Indeed, the archaeologists unearthed a large variety of weapons: different types of swords, spearheads, axes, daggers, and shield bosses. Most were found in the graves involving horse burials.
Somewhat less dramatically but illustrating day-to-day life, the archaeologists also discovered working tools such as drawknives, scissors, and scythes,Roman silver dinars and large brass sesterces minted in the first and second centuries C.E., which were found in abundance from the 4th to 5th centuries C.E.
Explaining that discrepancy between the coins’ issuance and their internment with the dead, Konstantin says the sesterces were considered as something of value and might have been used as a sort of currency in the afterlife. Therefore, they were placed in graves not only of adults but of children too, within all classes.
And among the four graves unquestionably associated with Aestian elites found so far in Putilovo-2, one, discovered in the 2021 excavation season, yielded an unexpected find not seen in these territories before.
One of the larger pits contained a big urn, which had been buried with various items, including a jar that probably held some liquid, a Scandinavian-type spearhead, a bronze dagger with handle, a fibula brooch, scissors, a gold ring, an iron shield boss – and an assemblage of about 100 glass game pieces.
The game pieces had apparently been placed in a bag made of perishable material that failed to survive the test of time. The pieces belong to a popular Roman board game called Ludus Latrunculorum, never before found in the Sambian – Nathangian territories. And then they found a second grave with Ludus pieces, Konstantin says.
The latter part of the game’s name, latrunculus, is a diminutive of latro, which is Latin for mercenary soldier or highway robber. The name of the game in total is translated as the “game of brigands” or “game of soldiers” and it was a two-player strategy board game of military tactics, somewhat like checkers.

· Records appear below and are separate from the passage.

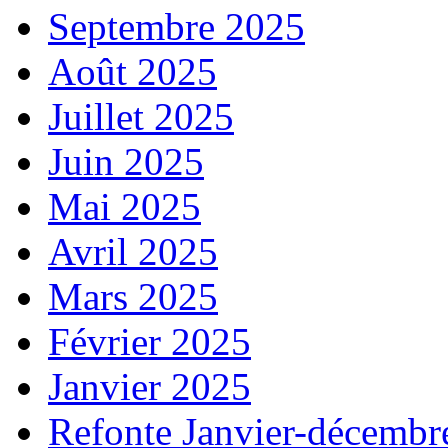
Septembre 2025
Août 2025
Juillet 2025
Juin 2025
Mai 2025
Avril 2025
Mars 2025
Février 2025
Janvier 2025
Refonte Janvier-décembr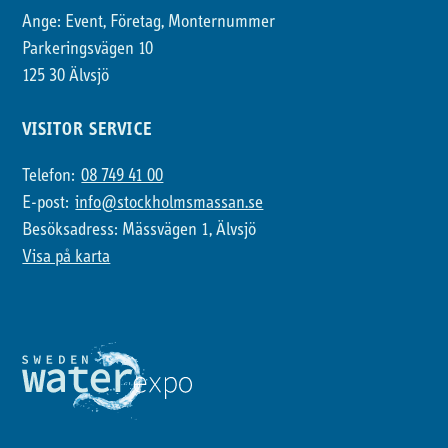
Ange: Event, Företag, Monternummer
Parkeringsvägen 10
125 30 Älvsjö
VISITOR SERVICE
Telefon:
08 749 41 00
E-post:
info@stockholmsmassan.se
Besöksadress: Mässvägen 1, Älvsjö
Visa på karta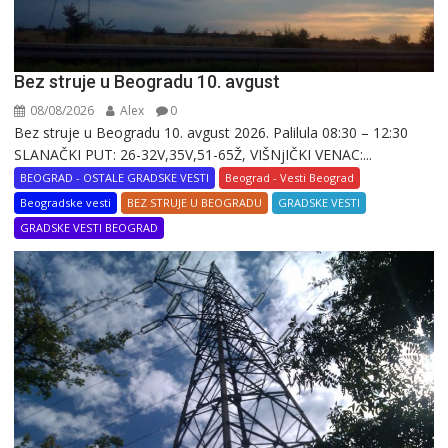
Bez struje u Beogradu 10. avgust
08/08/2026
Alex
0
Bez struje u Beogradu 10. avgust 2026. Palilula 08:30 – 12:30
SLANAČKI PUT: 26-32V,35V,51-65Ž, VIŠNjIČKI VENAC:...
BEOGRAD - OSTALE GRADSKE VESTI
Beograd - Vesti Beograd
Beogradske vesti
BEZ STRUJE U BEOGRADU
GRADSKE VESTI
GRADSKE VESTI BEOGRAD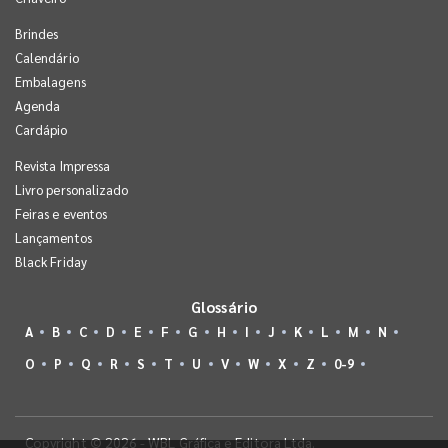
Brindes
Calendário
Embalagens
Agenda
Cardápio
Revista Impressa
Livro personalizado
Feiras e eventos
Lançamentos
Black Friday
Glossário
A
B
C
D
E
F
G
H
I
J
K
L
M
N
O
P
Q
R
S
T
U
V
W
X
Z
0-9
Copyright © 2026 - WBL Gráfica e Editora Ltda.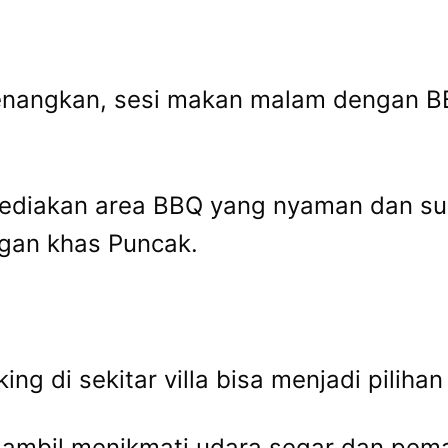
yenangkan, sesi makan malam dengan BB
nyediakan area BBQ yang nyaman dan 
ngan khas Puncak.
ng di sekitar villa bisa menjadi pilihan
 sambil menikmati udara segar dan pe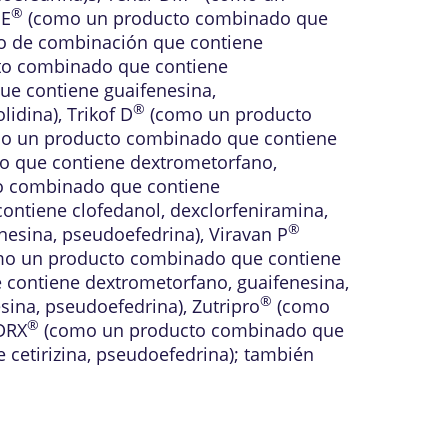
®
SE
(como un producto combinado que
 de combinación que contiene
o combinado que contiene
e contiene guaifenesina,
®
lidina)
,
Trikof D
(como un producto
o un producto combinado que contiene
 que contiene dextrometorfano,
 combinado que contiene
ntiene clofedanol, dexclorfeniramina,
®
nesina, pseudoefedrina)
,
Viravan P
o un producto combinado que contiene
ontiene dextrometorfano, guaifenesina,
®
sina, pseudoefedrina)
,
Zutripro
(como
®
DRX
(como un producto combinado que
etirizina, pseudoefedrina)
; también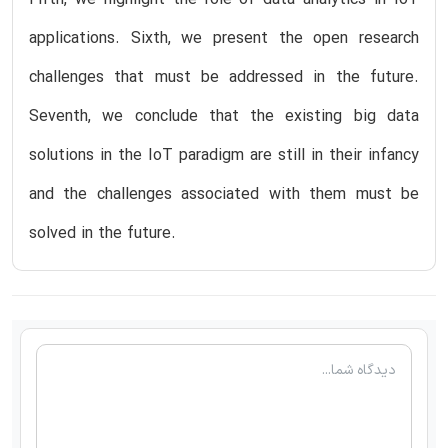
applications. Sixth, we present the open research
challenges that must be addressed in the future.
Seventh, we conclude that the existing big data
solutions in the IoT paradigm are still in their infancy
and the challenges associated with them must be
solved in the future.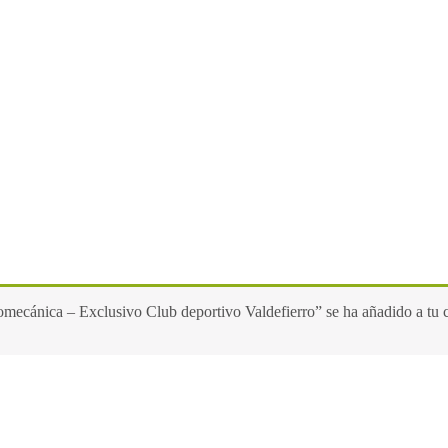
mecánica – Exclusivo Club deportivo Valdefierro” se ha añadido a tu c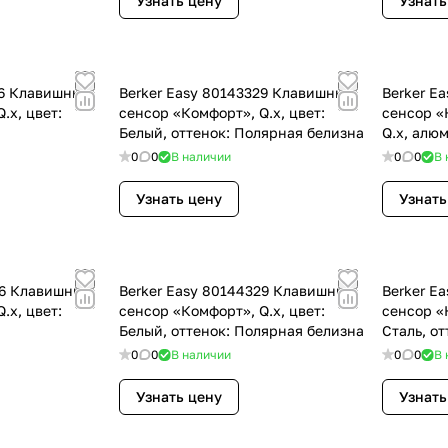
Узнать цену
Узнать
26 Клавишный
Berker Easy 80143329 Клавишный
Berker E
.x, цвет:
сенсор «Комфорт», Q.x, цвет:
сенсор «
Белый, оттенок: Полярная белизна
Q.x, алю
оттенок:
0
0
В наличии
0
0
В 
Узнать цену
Узнать
26 Клавишный
Berker Easy 80144329 Клавишный
Berker E
.x, цвет:
сенсор «Комфорт», Q.x, цвет:
сенсор «
Белый, оттенок: Полярная белизна
Сталь, о
0
0
В наличии
0
0
В 
Узнать цену
Узнать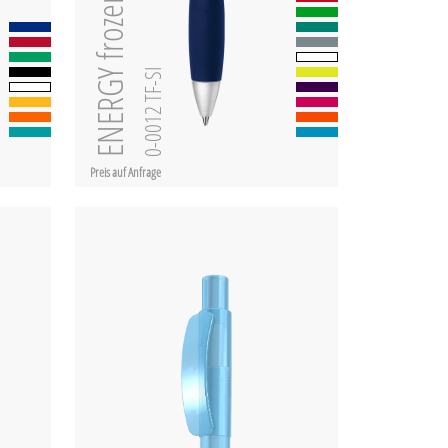
ENERGY frozen SI
0-0012 TF-SI
Preis auf Anfrage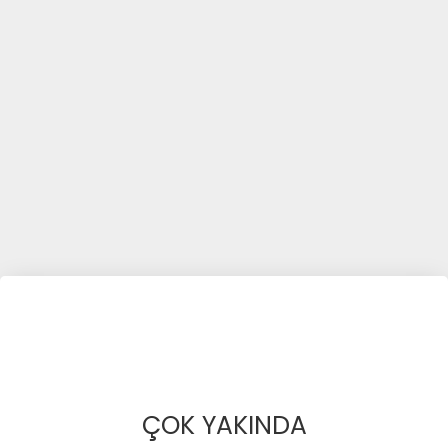
ÇOK YAKINDA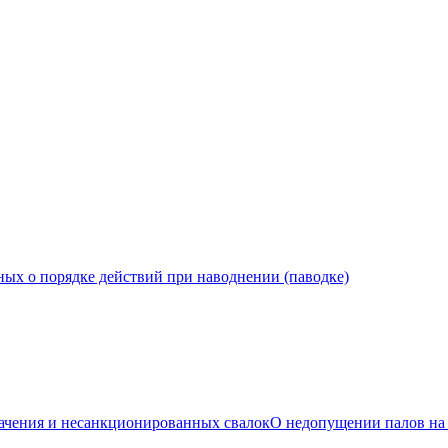
ных о порядке действий при наводнении (паводке)
О недопущении палов на 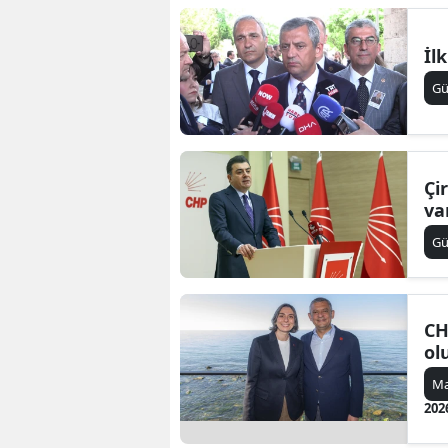
İl
G
Çi
va
G
CH
ol
Ma
202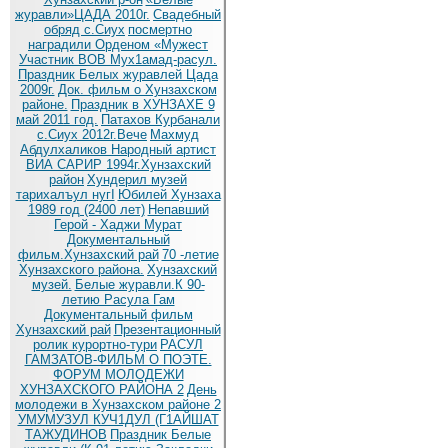
журавли»ЦАДА 2010г.
Cвадебный
обряд c.Сиух
посмертно
наградили Орденом «Мужест
Участник ВОВ Мух1амад-расул.
Праздник Белых журавлей Цада
2009г.
Док. фильм о Хунзахском
районе.
Праздник в ХУНЗАХЕ 9
май 2011 год.
Патахов Курбанали
с.Сиух 2012г.Вече
Махмуд
Абдулхаликов Народный артист
ВИА САРИР 1994г.Хунзахский
район
Хундерил музей
тарихалъул нугI
Юбилей Хунзаха
1989 год (2400 лет)
Непавший
Герой - Хаджи Мурат
Документальный
фильм.Хунзахский рай
70 -летие
Хунзахского района.
Хунзахский
музей.
Белые журавли.К 90-
летию Расула Гам
Документальный фильм
Хунзахский рай
Презентационный
ролик курортно-тури
РАСУЛ
ГАМЗАТОВ-ФИЛЬМ О ПОЭТЕ.
ФОРУМ МОЛОДЕЖИ
ХУНЗАХСКОГО РАЙОНА 2
День
молодежи в Хунзахском районе 2
УМУМУЗУЛ КУЧ1ДУЛ (Г1АЙШАТ
ТАЖУДИНОВ
Праздник Белые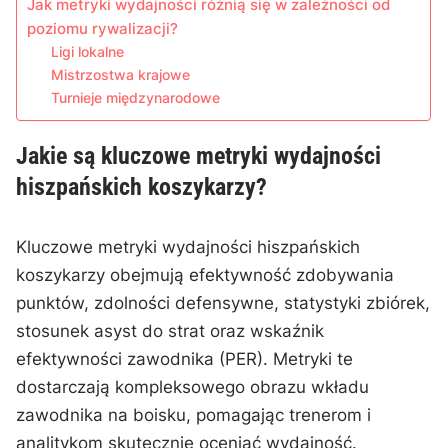
Jak metryki wydajności różnią się w zależności od
poziomu rywalizacji?
Ligi lokalne
Mistrzostwa krajowe
Turnieje międzynarodowe
Jakie są kluczowe metryki wydajności
hiszpańskich koszykarzy?
Kluczowe metryki wydajności hiszpańskich
koszykarzy obejmują efektywność zdobywania
punktów, zdolności defensywne, statystyki zbiórek,
stosunek asyst do strat oraz wskaźnik
efektywności zawodnika (PER). Metryki te
dostarczają kompleksowego obrazu wkładu
zawodnika na boisku, pomagając trenerom i
analitykom skutecznie oceniać wydajność.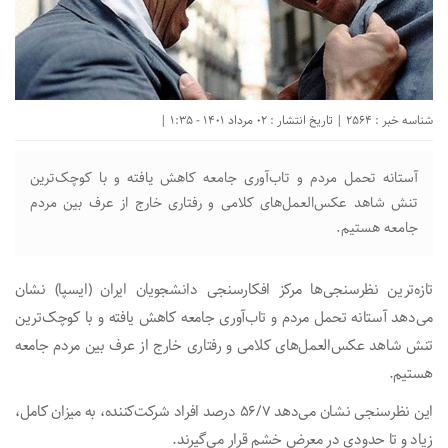
شناسه خبر : 2564 | تاریخ انتشار : 02 مرداد 1401 - 1:35 |
آستانه تحمل مردم و تاب‌آوری جامعه کاهش یافته و با کوچک‌ترین
تنش شاهد عکس‌العمل‌های کلامی و رفتاری خارج از عرف بین مردم
جامعه هستیم.
تازه‌ترین نظرسنجی‌ها مرکز افکارسنجی دانشجویان ایران (ایسپا) نشان
می‌دهد آستانه تحمل مردم و تاب‌آوری جامعه کاهش یافته و با کوچک‌ترین
تنش شاهد عکس‌العمل‌های کلامی و رفتاری خارج از عرف بین مردم جامعه
هستیم.
این نظرسنجی نشان می‌دهد ۵۶/٧ درصد افراد شرکت‌کننده، به میزان کامل،
زیاد و تا حدودی در معرض خشم قرار می‌گیرند.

Unfortunately, we don’t have enough evidence to fully reconstruct this popular pastime, although there are several interpretations. In any case both Romans and the “barbarians” serving in the Auxiliaries played this game throughout the Roman Empire. This in and of itself is another strong indication of how integrated the people of these Aestian societies were with the surrounding regions. Even here, so far from the Roman Empire, people knew and enjoyed this game, proving yet again the western Balts were at the same cultural level as other barbarian tribes living in these territories.
The same chap buried with the Ludus gear was not only lucky enough to lay his hands on Roman and Scandinavian goodies: he may also have been one of the high-status elites, maybe even a chieftain, as he too was laid to rest for eternity next to, not one, but three horses. The horses also seemed to have lived well, when they did live. One was found kitted out with a bronze bridle still lying on his mandible, and another was buried with his grooming kit bag.
After seeing the riches and trade goods found within these graves, it is apposite to challenge Tacitus’ characterization of the Aestian folk as ignoramuses. The amply excavations show they utilized their strengths and exploited the land’s unique resources. These were not primitive people clueless about the world beyond; rather, they were part of a span of tribal communities inhabiting the cold northern territories, forming social structures and administrative centers with elites, and keeping close contact with the surrounding tribes.